Incompris et rejeté au sein de son foyer, le personnage trouve à son arrivée à Barcelone une famille de substitution, dont un possible modèle (Bibiana « Bibi » Andersen (2), ici dans son propre rôle, qu'Aranda avait découverte peu avant le tournage lors d’un numéro de cabaret et qu'il souhaitera intégrer à son film pour y apporter un élément documentaire, prenant par la même occasion le pouls de la Movida naissante) mais aussi des alliés plus inattendus, comme la tenancière âgée et compréhensive de la pension - incarnée par la prolifique Rafaela Aparicio - qui tranche avec les deux logeuses acariâtres de Mi Querida Señorita. Et également un homme à aimer (Dúran)... Il faut tout de même signaler la complicité entretenue avec sa sœur Lolita, qui semble ouvrir une voie d’acceptation parmi la nouvelle génération d’alors. C’est d’ailleurs par ses yeux que nous découvrons en quelque sorte María José lorsque Lolita lui rend visite. On ne peut s’empêcher de mettre en parallèle la révélation progressive de ce personnage (à lui-même, au spectateur) dans le récit, et celle, plus métafilmique de son interprète (Victoria Abril), qui se révèle en tant qu’actrice à l’occasion du film. Dans tous les cas, il n’en faudra pas tant pour reconnaitre sa performance admirable, qui va marquer le point de départ d’une des grandes collaborations du cinéma espagnol des trois décennies à venir : Vicente Aranda/Victoria Abril.
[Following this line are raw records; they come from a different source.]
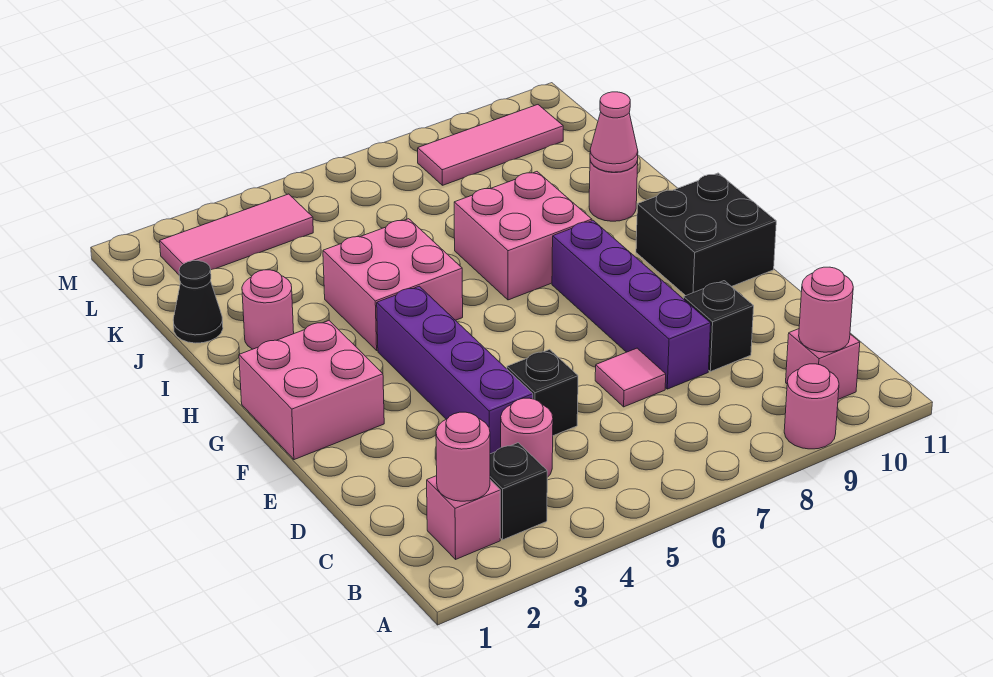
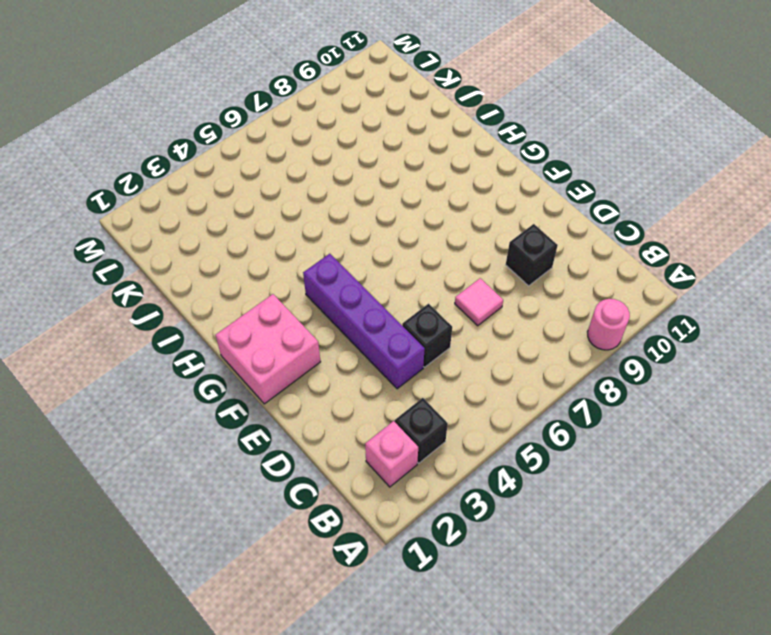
none -> pink brick B10 level 1
none -> pink round brick C4 level 1
none -> purple brick D8:G8 level 1

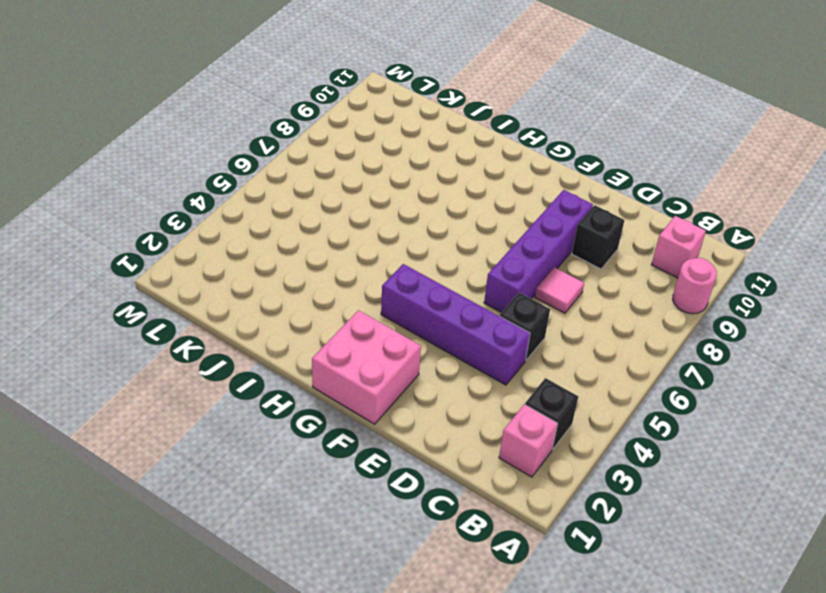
purple brick E6:E9 level 1 -> purple brick D8:G8 level 1
none -> pink round brick C4 level 1
none -> black brick F10:G11 level 1
none -> pink brick H4:I5 level 1

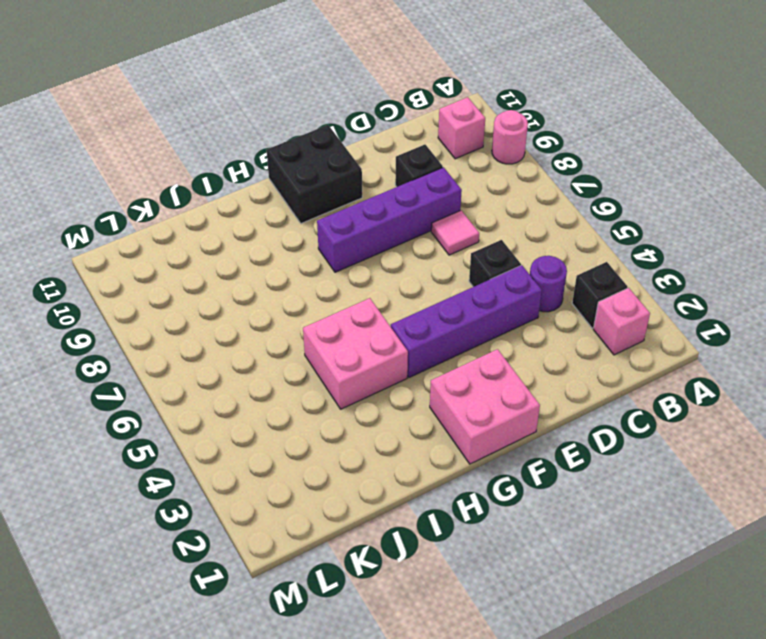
purple round brick C4 level 1 -> pink round brick C4 level 1
none -> pink brick H7:I8 level 1
none -> pink round brick I2 level 1
none -> pink round brick I10 level 1

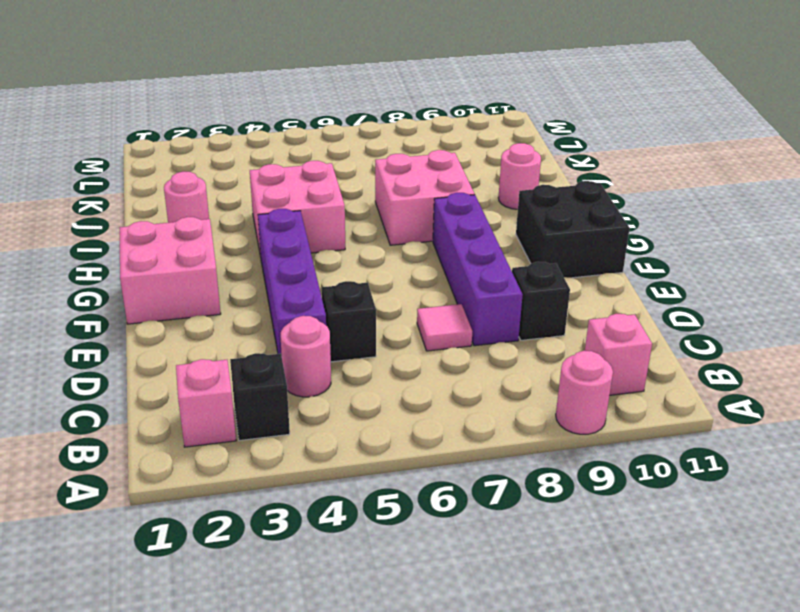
none -> black cone J1 level 1
none -> pink tile L2:L4 level 1
none -> pink tile L8:L10 level 1

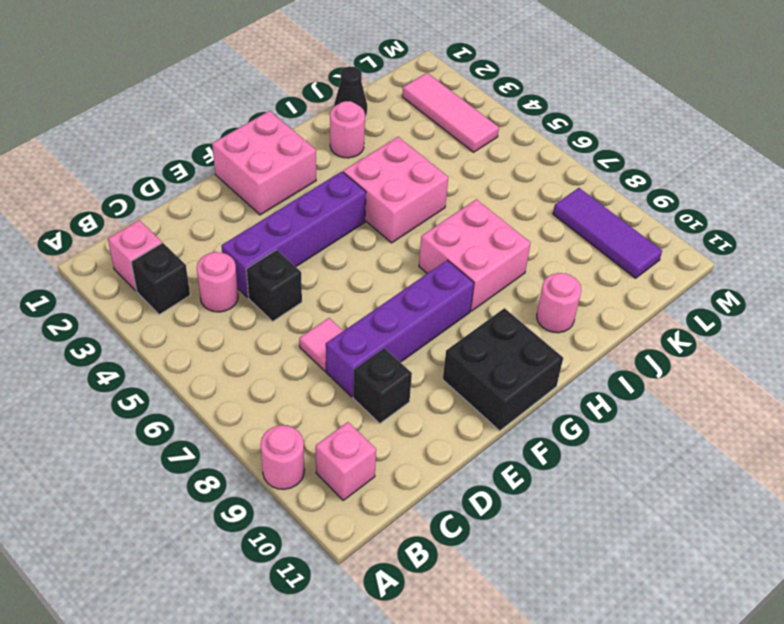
purple tile L8:L10 level 1 -> pink tile L8:L10 level 1
none -> pink round brick B2 level 2
none -> pink round brick B10 level 2
none -> pink cone I10 level 2

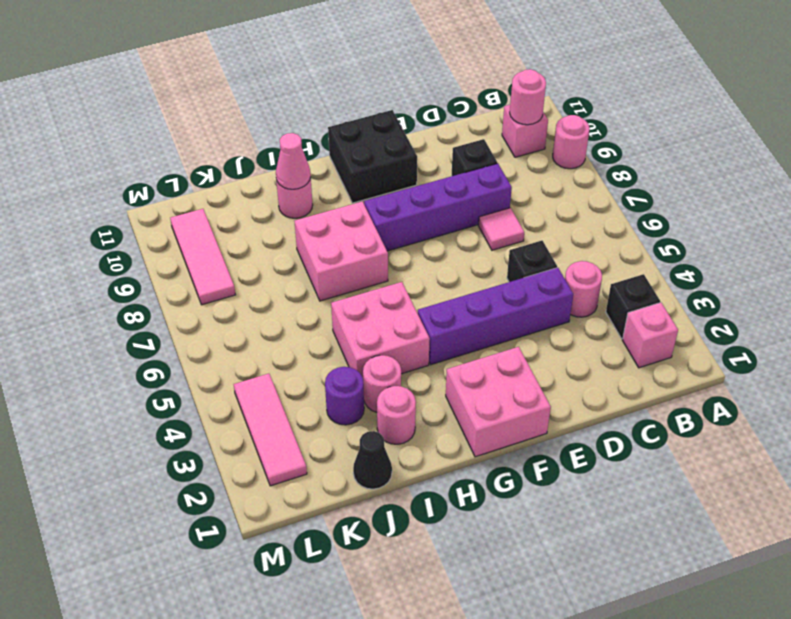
pink round brick I3 level 1 -> pink round brick B2 level 2
purple round brick J3 level 1 -> none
Le réalisateur ne se départ pas de thèmes fétiches et d’obsessions récurrentes. On peut - entre autres - remarquer ici les touches mélodramatiques distillées lorsqu’il laisse planer un doute quant aux motivations réelles de Dúran (Lou Castel), le patron du cabaret qui engage María José pour un numéro dansé (et dont elle va s’éprendre) et la modèle avec la participation de Bibi. Une liaison préalable entre Bibi et Dúran est d’autre part plus ou moins suggérée, donnant pendant un temps à l’histoire un goût de triangle amoureux trouble, comme ceux qu’affectionnera notamment Aranda par la suite (Amantes, Intruso, etc.). Il appartiendra in fine à María José, et à elle seule de trouver son chemin.

 

Il ne faut pas rater Cambio de Sexo dont le culte de l’autre côté des Pyrénées est on ne peut plus justifié.

 

Notes

     (1)   Mouvement de jeunes cinéastes catalans constitué au milieu des années 1960, refusant les canons stylistiques du cinéma traditionnel et tourné vers l’expérimentation formelle, le surréalisme et l’imaginaire. Avec Vicente Aranda, Joaquim Jordà, Jorge Grau et Gonzalo Suárez en sont les figures principales.

 

    (2)   Aujourd’hui Bibiana Fernández, elle deviendra une actrice inoubliable et récurrente chez Almodóvar (Matador, La Loi du désir, Talons Aiguilles, Kika), Fernando Trueba ou Álex de la Iglesia.